Спохватился я уже в тот момент, когда передо мной оказалась женщина с знакомым прищуром близоруких глаз — моя мать. Мы с ней расстались утром, но здесь, в госпитале, в этом передничке со шваброй в руках она казалась чужой. Когда-то в таком виде — в передничке и с палкой — она выходила по воскресеньям выбивать ковры во двор, где все веревки были завешаны пестрыми коврами.

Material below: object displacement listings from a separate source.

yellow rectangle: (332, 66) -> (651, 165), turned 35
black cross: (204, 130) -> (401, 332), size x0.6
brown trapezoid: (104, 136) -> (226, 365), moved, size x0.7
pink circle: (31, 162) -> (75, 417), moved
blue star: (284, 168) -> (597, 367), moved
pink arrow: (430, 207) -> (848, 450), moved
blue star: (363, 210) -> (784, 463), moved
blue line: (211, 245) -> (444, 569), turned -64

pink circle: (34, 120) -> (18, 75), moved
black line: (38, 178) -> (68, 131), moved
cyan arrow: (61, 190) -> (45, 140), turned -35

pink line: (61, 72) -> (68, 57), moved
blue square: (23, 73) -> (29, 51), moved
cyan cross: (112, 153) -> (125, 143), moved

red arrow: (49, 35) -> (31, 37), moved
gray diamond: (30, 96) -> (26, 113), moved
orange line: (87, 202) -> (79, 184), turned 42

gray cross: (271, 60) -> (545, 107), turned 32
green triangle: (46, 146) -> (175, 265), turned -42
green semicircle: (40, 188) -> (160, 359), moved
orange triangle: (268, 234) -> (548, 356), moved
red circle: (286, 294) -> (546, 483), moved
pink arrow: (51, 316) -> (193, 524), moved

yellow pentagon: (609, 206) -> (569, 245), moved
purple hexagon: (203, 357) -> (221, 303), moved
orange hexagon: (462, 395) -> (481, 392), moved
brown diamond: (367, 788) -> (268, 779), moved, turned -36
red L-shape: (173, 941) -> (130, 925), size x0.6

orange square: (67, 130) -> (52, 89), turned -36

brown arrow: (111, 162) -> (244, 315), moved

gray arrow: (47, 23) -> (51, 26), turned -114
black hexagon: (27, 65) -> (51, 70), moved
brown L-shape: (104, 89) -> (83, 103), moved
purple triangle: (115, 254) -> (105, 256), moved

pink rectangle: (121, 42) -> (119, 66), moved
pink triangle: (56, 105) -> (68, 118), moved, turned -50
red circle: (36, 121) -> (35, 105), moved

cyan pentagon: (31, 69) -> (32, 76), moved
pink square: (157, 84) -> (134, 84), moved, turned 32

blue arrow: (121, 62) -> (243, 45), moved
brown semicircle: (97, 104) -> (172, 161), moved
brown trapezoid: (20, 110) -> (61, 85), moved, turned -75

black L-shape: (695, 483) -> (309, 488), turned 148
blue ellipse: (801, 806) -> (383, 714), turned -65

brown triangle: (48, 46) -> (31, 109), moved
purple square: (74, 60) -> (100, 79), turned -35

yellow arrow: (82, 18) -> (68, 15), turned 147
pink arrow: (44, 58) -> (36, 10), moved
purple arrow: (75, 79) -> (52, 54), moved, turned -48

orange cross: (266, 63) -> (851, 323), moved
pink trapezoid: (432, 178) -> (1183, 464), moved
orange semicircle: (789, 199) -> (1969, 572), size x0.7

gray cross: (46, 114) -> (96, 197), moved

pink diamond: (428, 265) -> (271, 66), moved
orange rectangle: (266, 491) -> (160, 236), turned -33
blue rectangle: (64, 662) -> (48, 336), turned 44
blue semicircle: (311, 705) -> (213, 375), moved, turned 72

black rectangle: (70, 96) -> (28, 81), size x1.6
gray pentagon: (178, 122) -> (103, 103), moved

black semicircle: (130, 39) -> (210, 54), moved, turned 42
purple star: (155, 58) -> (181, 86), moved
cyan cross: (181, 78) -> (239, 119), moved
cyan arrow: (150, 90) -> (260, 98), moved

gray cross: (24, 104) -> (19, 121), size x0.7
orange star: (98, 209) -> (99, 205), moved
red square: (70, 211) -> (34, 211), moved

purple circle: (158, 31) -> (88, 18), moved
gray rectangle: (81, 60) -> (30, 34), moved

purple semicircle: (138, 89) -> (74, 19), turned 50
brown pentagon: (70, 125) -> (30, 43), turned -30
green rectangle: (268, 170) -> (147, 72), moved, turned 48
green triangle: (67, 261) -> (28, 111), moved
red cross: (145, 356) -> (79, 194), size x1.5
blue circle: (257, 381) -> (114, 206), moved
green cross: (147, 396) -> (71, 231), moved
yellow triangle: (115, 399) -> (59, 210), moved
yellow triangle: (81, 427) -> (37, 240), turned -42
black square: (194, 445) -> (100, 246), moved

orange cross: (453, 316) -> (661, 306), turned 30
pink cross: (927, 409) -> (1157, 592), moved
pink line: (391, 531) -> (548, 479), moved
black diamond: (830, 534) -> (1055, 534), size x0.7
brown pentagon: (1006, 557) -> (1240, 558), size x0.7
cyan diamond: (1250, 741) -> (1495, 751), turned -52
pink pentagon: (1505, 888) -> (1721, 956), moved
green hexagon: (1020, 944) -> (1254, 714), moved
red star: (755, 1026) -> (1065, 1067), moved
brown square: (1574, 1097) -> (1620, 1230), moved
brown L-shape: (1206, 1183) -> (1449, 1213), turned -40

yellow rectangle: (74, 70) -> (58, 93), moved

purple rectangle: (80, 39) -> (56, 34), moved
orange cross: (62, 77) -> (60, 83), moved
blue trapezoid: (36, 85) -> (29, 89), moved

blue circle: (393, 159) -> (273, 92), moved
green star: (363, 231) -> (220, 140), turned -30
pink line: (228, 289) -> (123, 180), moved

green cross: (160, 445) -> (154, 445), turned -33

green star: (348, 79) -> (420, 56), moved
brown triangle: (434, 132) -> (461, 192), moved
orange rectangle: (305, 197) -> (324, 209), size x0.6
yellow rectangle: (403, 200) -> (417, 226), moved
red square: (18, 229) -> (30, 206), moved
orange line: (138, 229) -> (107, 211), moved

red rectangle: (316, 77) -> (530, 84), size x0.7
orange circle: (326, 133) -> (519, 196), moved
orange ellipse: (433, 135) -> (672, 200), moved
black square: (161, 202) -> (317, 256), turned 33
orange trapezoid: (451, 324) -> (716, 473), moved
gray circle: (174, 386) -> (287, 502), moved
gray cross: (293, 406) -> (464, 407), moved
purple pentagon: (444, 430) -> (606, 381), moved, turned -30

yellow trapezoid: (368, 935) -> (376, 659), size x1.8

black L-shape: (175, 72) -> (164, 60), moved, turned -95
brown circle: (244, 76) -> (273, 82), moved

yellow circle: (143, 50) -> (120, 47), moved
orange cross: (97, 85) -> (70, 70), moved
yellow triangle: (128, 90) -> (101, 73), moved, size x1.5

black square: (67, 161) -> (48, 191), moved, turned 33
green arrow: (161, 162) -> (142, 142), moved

И фольксдойчиха Аня Кригер сделала вид, что ничего особенного не происходит, когда мы дошли до рентгенкабинета. Здесь все сверкало и блестело так, что Кригерша, подперев рукою свой собственный локоть, смотрела на нас, оборванных и грязных, с презрением, которому она успела научиться у немцев. Мы знали: она жила дома так же, как все. Всегда жила как мы. И вот достаточно было сказать кому-то, что она, Аня Кригер, чем-то выше нас, таких же, как она, и она уже задрала нос. Мстит за все годы своей одинокой, нескладной жизни? Не раз при появлении Кригерши все замолкали словно поперхнувшись. Не такая уж она дура, чтобы не понимать, как к ней относились до войны, а теперь может отыграться за то, что было раньше. А что, собственно, изменилось? Все та же Аня Кригер, такая же неумеха, такая же одинокая баба, как была: ее Генрих укатит, как только кончится война, и она вновь останется одна. А у нее уже появился покровительственный тон. Судя по тому, как она посмотрела на Трунова, она все поняла. И только чтобы потянуть время, размышляла, оглядывая нас, известных ей людей, с ног до головы. Что нового она в нас могла увидеть: мы были теми же, что и прежде. Худыми, тощими, оборванными, но теми же. А она в своем роскошном халате — другая. В том шаге, который ей надлежало сделать, отойдя от двери рентгеновского кабинета, заключался выбор. Тяжкий день был у фольксдойчихи Ани Кригер! Кригерша могла одним своим шагом разрушить и превратить все в страшное бедствие. Она смотрела на Трунова, и в ее глазах бегали искорки — этот грязный, оборванный человек был мужчиной, Кригерша не могла отнестись к этому равнодушно. Мне показалось, что она сейчас скажет: «Комм хер!» И даже произнесет это на «свой», на немецкий лад — «Комм агер!» Так мы привыкли слышать эту команду.